C’est une question qui nécessite un long débat. Le FLE (français langue étrangère) est une langue qui a un statut privilégié par rapport aux autres langues, telle l’anglais. Le français était, avant la réforme de 2003, une langue d’enseignement des matières scientifiques et technologiques. Cependant, et en dépit de l’arabisation, le français a le privilège d’être maintenu en tant que première langue étrangère enseignée en Algérie, à commencer par le cycle primaire. Elle est restée la langue d’enseignement des mathématiques et des sciences naturelles. En fait, c’est beaucoup plus une langue seconde qu’une langue étrangère. A l’université, c’est la langue d’enseignement des filières scientifiques, technologiques. C’est la première langue étrangère enseignée en Algérie. 
 
Le français, mais pas seulement, l’Ecole algérienne ne forme pas assez. Est-ce un constat avéré ? Que proposez-vous pour y remédier ?

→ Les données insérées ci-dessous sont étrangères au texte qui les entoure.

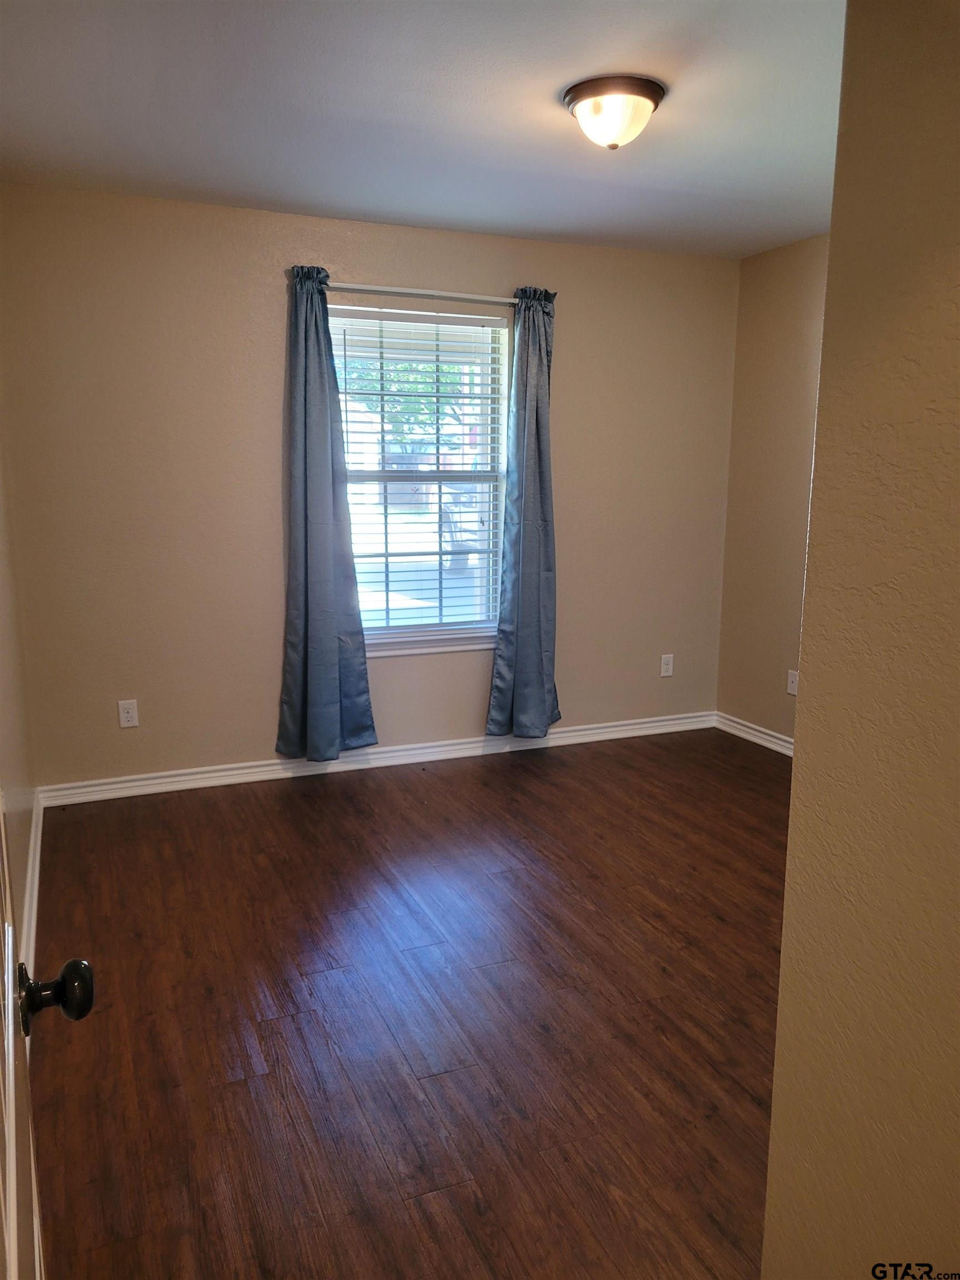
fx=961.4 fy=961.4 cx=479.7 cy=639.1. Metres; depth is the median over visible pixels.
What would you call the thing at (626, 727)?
baseboard
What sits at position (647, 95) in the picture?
ceiling light
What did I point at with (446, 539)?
car
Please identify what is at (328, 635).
left curtain
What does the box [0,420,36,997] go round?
left wall
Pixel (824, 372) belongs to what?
foreground wall
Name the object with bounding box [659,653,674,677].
wall socket
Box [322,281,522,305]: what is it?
curtain rod
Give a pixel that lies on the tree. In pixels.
(394, 388)
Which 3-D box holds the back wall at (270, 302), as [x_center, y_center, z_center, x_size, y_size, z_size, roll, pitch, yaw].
[-0.285,-0.631,4.501,3.568,2.452,0.156,-4,11,-22]
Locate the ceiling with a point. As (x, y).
(362, 205)
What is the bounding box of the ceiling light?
[563,74,665,149]
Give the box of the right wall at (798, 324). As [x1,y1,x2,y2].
[716,233,829,749]
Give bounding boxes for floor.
[26,725,792,1279]
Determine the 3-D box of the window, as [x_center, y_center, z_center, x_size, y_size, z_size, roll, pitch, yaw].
[-0.321,-0.740,4.526,0.956,1.544,0.094,-4,11,-22]
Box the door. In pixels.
[0,796,94,1279]
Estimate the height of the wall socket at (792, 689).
0.115 m
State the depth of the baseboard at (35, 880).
3.05 m
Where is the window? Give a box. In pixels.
[326,302,511,650]
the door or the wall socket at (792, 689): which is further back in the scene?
the wall socket at (792, 689)
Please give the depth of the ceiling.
2.85 m
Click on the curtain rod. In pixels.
(444, 294)
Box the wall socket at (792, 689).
[786,669,798,695]
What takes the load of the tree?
on the ground
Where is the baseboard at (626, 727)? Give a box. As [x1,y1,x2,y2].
[39,711,714,807]
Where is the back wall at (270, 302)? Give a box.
[0,186,738,791]
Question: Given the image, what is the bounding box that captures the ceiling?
[0,0,842,258]
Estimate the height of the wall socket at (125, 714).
0.116 m
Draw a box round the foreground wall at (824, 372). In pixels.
[763,0,959,1279]
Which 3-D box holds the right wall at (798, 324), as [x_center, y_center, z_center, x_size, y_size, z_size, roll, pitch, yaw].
[1.988,-0.456,3.603,0.145,2.455,3.367,-4,11,-22]
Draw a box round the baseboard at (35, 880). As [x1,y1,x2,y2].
[20,792,42,996]
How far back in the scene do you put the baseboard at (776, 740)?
4.95 m
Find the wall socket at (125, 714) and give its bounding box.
[117,698,138,728]
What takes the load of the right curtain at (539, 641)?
hanging from the curtain rod
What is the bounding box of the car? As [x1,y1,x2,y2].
[440,478,487,572]
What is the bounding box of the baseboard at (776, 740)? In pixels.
[714,711,795,756]
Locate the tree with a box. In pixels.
[340,350,477,447]
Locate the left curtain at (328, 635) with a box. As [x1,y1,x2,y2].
[276,267,377,759]
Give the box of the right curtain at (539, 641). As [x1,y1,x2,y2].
[487,286,559,738]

Il est évident que l’enseignement du français perd du terrain dans toute l’Algérie. C’est un constat qui a été fait après études. Ce sont des statistiques. Les raisons sont simples. Il y a, d’abord, un départ massif des enseignants à la retraite. Il y a également le fait que les étudiants ne choisissent plus la filière de professeur. Il y a donc un manque flagrant d’enseignants de français au Sud et à l’intérieur du pays. Nous constatons amèrement que dans certaines wilayas, les élèves ne subissent pas l’épreuve de français aux à l’examen de 5e, BEM et baccalauréat, parce que tout simplement ils n’ont pas été initiés à cette langue.
 
En tant que pédagogue, vous proposez une approche maghrébine, voire méditerranéenne de l’apprentissage du français : séminaires, ateliers, formations… Pouvez-vous nous en dire plus ?
Grâce à cette coordination, nous sensibilisons les enseignants afin qu’ils participent à des cycles de formation. Nous allons même dans les universités afin de motiver les étudiants à opter pour la carrière de professeur de français à leur tour. L’on peut certes évoquer le conflit idéologique des années 1970/1980, où la tentative de remplacer le français par l’anglais a échoué. En fait, le français n’est plus considéré comme une langue du colonisateur. Il se mélange parfaitement à l’arabe parlé de tous les jours et dans l’usage. Cette langue est très présente dans la bouche de nos officiels. Parvenus au cycle universitaire, les étudiants se documentent dans des ouvrages en français, plus particulièrement ceux qui souhaitent poursuivre des études, en France ou au Canada. Le rapport lui-même à la langue française se normalise pour les étudiants qui souhaitent poursuivre des études en France. Les deux langues arabe et français ne sont plus prisonnières l’une de l’autre. La vraie problématique se résume dans la reconnaissance du Maghreb comme carrefour multilinguistique. Il faut admettre que les entités maghrébines ne sont plus aussi fortes depuis le Moyen-Age. En vérité, l’on ne doit pas apprendre une ou deux langues, mais plusieurs langues. Il y a ce souci de faire en sorte que les citoyens de souche s’ouvrent vers l’extérieur. La mondialisation, le contexte l’exigent. Quand vous avez des Chinois, par exemple, qui viennent travailler en Algérie, le citoyen de souche a besoin de communiquer avec eux. Idem pour les autres.